_Your objective_:
In the copy, leave out the pictures and repeat all records exactly.

_Records supplied_:
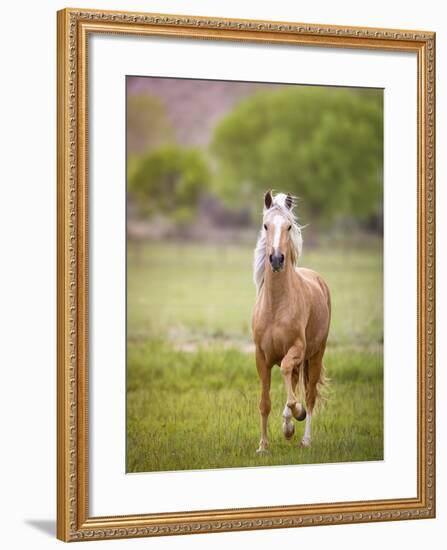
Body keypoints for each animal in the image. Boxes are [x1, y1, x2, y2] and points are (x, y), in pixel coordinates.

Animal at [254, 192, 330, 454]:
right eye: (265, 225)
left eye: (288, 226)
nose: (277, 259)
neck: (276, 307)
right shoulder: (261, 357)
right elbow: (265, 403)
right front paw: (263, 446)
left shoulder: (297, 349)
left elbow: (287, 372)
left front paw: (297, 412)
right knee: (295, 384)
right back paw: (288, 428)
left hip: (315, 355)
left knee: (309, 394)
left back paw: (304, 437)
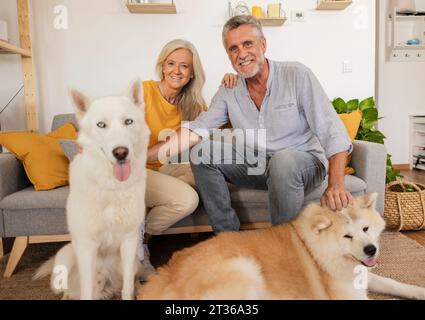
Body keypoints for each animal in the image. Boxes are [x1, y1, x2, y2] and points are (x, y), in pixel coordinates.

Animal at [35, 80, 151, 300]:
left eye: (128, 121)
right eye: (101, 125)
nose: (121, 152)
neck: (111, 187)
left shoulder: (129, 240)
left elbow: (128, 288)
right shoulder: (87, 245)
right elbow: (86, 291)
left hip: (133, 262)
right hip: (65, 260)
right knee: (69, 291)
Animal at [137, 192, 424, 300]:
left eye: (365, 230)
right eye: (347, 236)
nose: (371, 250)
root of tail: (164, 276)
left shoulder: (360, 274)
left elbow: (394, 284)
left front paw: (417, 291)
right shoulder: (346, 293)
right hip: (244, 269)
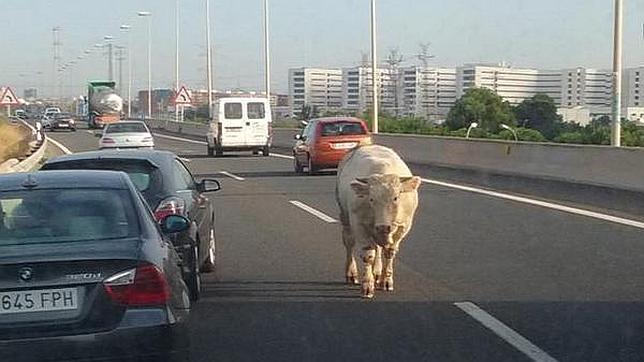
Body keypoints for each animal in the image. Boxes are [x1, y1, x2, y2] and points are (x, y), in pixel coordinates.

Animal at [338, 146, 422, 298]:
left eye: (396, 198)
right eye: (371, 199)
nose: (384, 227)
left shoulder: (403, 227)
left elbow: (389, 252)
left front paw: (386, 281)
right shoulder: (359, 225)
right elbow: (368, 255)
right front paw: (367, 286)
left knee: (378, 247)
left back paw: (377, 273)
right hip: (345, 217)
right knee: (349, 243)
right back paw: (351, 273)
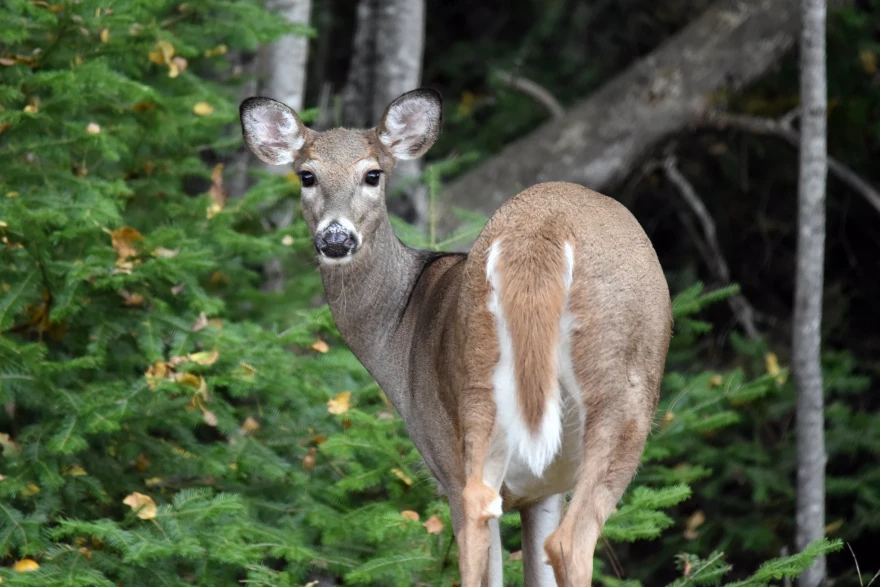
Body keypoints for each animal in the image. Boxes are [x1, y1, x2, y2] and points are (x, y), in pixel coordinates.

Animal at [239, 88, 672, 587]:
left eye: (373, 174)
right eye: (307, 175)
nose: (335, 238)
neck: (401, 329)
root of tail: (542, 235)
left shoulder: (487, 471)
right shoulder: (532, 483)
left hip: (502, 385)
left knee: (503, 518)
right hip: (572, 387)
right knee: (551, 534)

_Answer to the exercise_:
Body keypoints for each animal in the image. Boxes are [x1, y1, x2, y2] and points are (x, y), in pixel coordinates.

Animal at [254, 192, 330, 454]:
right eye: (265, 225)
left eye: (288, 226)
nose: (277, 259)
neck: (276, 307)
right shoulder: (261, 357)
right elbow: (265, 403)
right front paw: (263, 446)
left shoulder: (297, 349)
left elbow: (287, 372)
left front paw: (297, 412)
right knee: (295, 384)
right back paw: (288, 428)
left hip: (315, 355)
left knee: (309, 394)
left back paw: (304, 437)
Body keypoints for each animal in the image. Boxes are [x1, y1, x2, y2] and points are (x, y), in pixel coordinates.

Animal at [35, 80, 151, 300]:
left eye: (128, 121)
right eye: (101, 125)
nose: (121, 152)
neck: (111, 187)
left shoulder: (129, 240)
left elbow: (128, 288)
right shoulder: (87, 245)
right elbow: (86, 291)
left hip: (133, 262)
right hip: (65, 260)
right knee: (69, 291)
Animal at [137, 192, 424, 300]:
left eye: (365, 230)
right eye: (347, 236)
nose: (371, 250)
root of tail: (164, 276)
left shoulder: (360, 274)
left elbow: (394, 284)
left front paw: (417, 291)
right shoulder: (346, 293)
right hip: (244, 269)
Body keypoints for each animal in the image. Boxes are [x1, y1, x2, y2] and points are (x, y), in pixel coordinates.

Animal at [338, 146, 422, 298]:
left eye: (396, 198)
right eye: (371, 199)
nose: (384, 227)
left shoulder: (403, 227)
left elbow: (389, 252)
left front paw: (386, 281)
right shoulder: (359, 225)
right elbow: (368, 255)
right front paw: (367, 286)
left knee: (378, 247)
left back paw: (377, 273)
right hip: (345, 217)
right knee: (349, 243)
right back paw: (351, 273)
Body keypoints for each animal in the image. Boxes are [x1, y1, x2, y2] and points are (x, y), in pixel coordinates.

Animal at [239, 88, 672, 587]:
left eye: (373, 174)
right eye: (307, 175)
nose: (335, 238)
neck: (401, 329)
root of tail: (542, 235)
left shoulder: (487, 471)
right shoulder: (532, 483)
left hip: (502, 385)
left knee: (503, 518)
right hip: (572, 387)
right knee: (551, 534)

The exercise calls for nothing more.